The likelihood ratio test rejects H₀ when Λ = L(θ̂₀|X)/L(θ̂|X) < c, where θ̂₀ is the MLE under H₀ and θ̂ is the unrestricted MLE. Under H₀, -2log(Λ) converges in distribution to χ²_r where r is the dimension reduction. LR tests are general and achieve optimal Type II error (power) asymptotically.
The Neyman-Pearson lemma — your core prerequisite — gave you the most powerful test for a specific kind of problem: a simple null hypothesis (H₀: θ = θ₀) against a simple alternative (H₁: θ = θ₁). The NP test rejects when the likelihood ratio L(θ₁|x)/L(θ₀|x) exceeds a threshold. That ratio compares two fixed parameter values. The likelihood ratio test generalizes this idea to composite hypotheses, where H₀ and H₁ each specify a set of parameter values rather than a single point.
The key insight is to replace the two fixed likelihoods with the best possible likelihoods under each hypothesis. Let Θ₀ be the null parameter space and Θ be the full parameter space. Define the likelihood ratio statistic Λ = sup_{θ ∈ Θ₀} L(θ|x) / sup_{θ ∈ Θ} L(θ|x). The numerator is the maximum likelihood achievable while respecting H₀; the denominator is the maximum likelihood overall, achieved at the unrestricted MLE θ̂. Since Θ₀ ⊆ Θ, we always have Λ ∈ [0, 1]. A value of Λ near 1 means the null hypothesis fits the data almost as well as the best unconstrained model — no reason to reject. A value of Λ near 0 means the data is far better explained by some θ outside Θ₀ — strong evidence against H₀. The test rejects when Λ < c for some threshold c.
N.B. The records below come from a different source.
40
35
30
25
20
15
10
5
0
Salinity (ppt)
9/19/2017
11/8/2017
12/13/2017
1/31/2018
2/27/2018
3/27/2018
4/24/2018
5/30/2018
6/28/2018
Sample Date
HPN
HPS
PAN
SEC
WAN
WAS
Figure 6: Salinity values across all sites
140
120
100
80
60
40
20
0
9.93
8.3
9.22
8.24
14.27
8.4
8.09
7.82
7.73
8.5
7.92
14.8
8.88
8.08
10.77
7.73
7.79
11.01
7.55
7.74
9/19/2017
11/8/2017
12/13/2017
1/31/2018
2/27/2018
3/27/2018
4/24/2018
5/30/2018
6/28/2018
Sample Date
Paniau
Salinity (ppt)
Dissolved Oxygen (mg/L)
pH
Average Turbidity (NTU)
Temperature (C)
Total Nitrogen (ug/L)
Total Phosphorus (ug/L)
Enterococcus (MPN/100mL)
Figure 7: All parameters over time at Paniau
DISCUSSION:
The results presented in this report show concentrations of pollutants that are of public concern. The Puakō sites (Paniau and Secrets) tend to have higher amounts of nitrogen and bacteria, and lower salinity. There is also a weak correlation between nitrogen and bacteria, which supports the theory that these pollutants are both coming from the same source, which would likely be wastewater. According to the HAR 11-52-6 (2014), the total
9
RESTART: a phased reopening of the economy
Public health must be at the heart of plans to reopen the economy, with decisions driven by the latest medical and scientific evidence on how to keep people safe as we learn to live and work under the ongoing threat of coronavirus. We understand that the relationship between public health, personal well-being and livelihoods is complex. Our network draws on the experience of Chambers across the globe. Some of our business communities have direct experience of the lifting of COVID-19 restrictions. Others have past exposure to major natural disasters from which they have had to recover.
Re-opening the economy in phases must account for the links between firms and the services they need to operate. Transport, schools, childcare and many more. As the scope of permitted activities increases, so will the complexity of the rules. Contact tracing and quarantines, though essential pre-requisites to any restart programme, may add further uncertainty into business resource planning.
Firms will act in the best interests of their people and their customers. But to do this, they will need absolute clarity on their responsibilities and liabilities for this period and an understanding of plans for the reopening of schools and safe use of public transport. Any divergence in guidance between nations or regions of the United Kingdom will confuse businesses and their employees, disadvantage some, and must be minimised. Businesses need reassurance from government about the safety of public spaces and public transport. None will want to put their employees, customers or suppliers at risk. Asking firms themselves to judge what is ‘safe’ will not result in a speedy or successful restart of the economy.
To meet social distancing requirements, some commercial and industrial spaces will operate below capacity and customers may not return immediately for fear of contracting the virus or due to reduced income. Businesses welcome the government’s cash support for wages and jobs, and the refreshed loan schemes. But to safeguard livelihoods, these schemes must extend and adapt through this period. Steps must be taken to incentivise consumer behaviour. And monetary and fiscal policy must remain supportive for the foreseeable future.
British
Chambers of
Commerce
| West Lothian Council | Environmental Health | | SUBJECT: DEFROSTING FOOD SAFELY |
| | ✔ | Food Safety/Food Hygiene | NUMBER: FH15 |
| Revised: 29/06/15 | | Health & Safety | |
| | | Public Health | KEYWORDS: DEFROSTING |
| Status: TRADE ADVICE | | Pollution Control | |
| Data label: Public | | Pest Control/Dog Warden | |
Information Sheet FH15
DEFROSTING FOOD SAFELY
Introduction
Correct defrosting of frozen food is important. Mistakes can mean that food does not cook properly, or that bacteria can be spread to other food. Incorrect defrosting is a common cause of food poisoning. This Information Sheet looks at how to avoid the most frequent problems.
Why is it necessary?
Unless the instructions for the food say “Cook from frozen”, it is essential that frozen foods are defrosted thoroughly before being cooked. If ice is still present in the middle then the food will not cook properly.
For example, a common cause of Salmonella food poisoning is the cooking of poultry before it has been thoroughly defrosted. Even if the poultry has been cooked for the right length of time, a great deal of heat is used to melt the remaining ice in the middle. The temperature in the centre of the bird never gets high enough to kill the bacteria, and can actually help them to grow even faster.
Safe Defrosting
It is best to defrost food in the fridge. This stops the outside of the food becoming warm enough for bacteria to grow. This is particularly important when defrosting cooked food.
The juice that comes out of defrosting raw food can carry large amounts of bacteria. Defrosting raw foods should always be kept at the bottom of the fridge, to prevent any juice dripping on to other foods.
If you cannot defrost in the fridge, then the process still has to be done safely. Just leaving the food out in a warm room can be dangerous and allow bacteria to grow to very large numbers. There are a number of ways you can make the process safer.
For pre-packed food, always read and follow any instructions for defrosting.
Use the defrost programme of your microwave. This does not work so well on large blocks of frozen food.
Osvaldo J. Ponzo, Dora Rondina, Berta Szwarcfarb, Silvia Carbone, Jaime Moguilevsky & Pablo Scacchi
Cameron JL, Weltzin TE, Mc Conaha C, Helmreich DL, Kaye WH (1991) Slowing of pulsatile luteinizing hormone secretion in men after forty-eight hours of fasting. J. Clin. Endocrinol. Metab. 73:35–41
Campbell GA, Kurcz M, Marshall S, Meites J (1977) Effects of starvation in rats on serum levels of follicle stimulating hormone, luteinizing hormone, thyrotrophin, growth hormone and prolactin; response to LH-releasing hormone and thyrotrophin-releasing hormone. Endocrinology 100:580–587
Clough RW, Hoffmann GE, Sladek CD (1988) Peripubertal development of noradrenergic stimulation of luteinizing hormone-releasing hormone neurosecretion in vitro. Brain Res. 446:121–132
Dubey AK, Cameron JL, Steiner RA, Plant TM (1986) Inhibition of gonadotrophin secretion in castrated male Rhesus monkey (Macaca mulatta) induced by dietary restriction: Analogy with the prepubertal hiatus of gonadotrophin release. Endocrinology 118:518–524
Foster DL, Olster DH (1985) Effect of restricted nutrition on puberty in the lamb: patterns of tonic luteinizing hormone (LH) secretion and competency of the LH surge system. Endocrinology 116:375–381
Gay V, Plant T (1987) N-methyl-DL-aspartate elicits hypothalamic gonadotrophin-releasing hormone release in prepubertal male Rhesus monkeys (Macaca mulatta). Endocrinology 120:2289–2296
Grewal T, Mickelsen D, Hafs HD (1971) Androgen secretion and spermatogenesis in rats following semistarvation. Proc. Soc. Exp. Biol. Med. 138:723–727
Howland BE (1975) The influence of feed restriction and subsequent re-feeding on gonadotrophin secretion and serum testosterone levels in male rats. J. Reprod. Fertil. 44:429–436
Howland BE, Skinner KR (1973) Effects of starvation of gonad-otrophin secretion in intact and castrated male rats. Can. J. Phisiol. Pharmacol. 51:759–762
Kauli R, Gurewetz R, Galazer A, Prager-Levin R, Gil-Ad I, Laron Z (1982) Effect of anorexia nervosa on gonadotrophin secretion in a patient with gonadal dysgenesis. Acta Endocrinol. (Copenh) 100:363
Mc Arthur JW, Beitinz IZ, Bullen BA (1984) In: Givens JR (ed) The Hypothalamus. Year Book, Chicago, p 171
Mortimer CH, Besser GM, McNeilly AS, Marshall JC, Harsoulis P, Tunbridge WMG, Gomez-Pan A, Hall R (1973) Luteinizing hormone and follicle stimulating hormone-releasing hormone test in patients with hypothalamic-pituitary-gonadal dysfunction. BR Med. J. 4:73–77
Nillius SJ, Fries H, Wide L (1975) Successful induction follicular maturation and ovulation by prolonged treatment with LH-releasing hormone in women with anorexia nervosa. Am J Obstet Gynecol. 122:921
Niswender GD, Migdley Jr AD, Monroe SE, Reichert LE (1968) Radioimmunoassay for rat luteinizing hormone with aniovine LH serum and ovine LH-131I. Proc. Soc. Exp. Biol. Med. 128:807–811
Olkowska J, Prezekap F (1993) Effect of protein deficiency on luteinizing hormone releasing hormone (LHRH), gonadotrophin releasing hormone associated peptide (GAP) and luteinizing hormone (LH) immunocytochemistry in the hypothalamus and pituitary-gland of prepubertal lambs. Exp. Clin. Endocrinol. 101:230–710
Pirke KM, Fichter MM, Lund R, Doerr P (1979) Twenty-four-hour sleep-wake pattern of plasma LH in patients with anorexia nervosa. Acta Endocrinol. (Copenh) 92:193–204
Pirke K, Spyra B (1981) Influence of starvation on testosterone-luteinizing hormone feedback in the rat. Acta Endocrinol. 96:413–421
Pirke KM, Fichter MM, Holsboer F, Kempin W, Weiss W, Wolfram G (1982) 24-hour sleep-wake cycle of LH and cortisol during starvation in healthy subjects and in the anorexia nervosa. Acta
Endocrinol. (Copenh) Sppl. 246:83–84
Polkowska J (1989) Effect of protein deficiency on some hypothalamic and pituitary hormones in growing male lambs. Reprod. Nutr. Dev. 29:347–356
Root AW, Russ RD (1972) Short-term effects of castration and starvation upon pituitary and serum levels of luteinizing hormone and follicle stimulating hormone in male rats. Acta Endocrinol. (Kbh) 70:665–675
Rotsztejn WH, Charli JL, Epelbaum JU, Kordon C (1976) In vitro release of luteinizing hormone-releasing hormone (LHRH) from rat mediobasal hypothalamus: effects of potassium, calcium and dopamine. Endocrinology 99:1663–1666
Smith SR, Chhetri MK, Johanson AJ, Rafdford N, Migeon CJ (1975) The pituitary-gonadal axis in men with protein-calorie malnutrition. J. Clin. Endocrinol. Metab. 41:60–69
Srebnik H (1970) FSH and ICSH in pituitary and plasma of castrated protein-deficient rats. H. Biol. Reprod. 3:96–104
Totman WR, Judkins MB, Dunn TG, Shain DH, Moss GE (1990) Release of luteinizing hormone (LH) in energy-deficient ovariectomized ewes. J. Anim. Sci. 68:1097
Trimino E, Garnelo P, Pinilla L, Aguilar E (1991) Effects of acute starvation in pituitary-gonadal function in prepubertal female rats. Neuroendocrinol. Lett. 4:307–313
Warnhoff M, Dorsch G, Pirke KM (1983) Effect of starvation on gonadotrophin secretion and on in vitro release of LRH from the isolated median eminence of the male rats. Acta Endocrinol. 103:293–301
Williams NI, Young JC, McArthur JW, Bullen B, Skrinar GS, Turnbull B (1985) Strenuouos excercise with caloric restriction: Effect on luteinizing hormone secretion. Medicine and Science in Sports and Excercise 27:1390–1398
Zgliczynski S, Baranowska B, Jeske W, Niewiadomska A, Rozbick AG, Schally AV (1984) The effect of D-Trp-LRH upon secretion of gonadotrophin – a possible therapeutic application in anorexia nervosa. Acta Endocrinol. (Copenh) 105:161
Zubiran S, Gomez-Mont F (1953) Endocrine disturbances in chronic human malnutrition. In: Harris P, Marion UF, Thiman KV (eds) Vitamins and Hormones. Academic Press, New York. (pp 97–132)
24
The practical power of the LRT comes from Wilks' theorem: under H₀ and regularity conditions, the statistic −2 log Λ converges in distribution to a chi-squared distribution with r degrees of freedom, where r is the difference in the dimension of the full parameter space and the null parameter space (the number of constraints imposed by H₀). This asymptotic result means you can determine the critical value without knowing the exact distribution of Λ: just compare −2 log Λ to the χ²_r quantile for your chosen significance level. Your prerequisite on convergence in distribution is exactly what makes this work — you know that "converges in distribution to χ²_r" means the chi-squared approximation becomes exact as n → ∞, and is often good enough for moderate n.
As a concrete example, suppose X₁, …, Xₙ ~ Normal(μ, σ²) with both μ and σ² unknown, and you want to test H₀: μ = 0 against H₁: μ ≠ 0. The full model has two free parameters (μ, σ²); under H₀, only σ² is free. So r = 2 − 1 = 1, and −2 log Λ ≈ χ²₁. In this normal case, the LRT is equivalent to the t-test (the t-statistic squared follows an F-distribution, and by Wilks the LRT is asymptotically equivalent). For more complex models — exponential families, nested regression models, logistic regression — Wilks' theorem delivers the same chi-squared test, making the LRT a universal framework rather than a collection of special-case tests.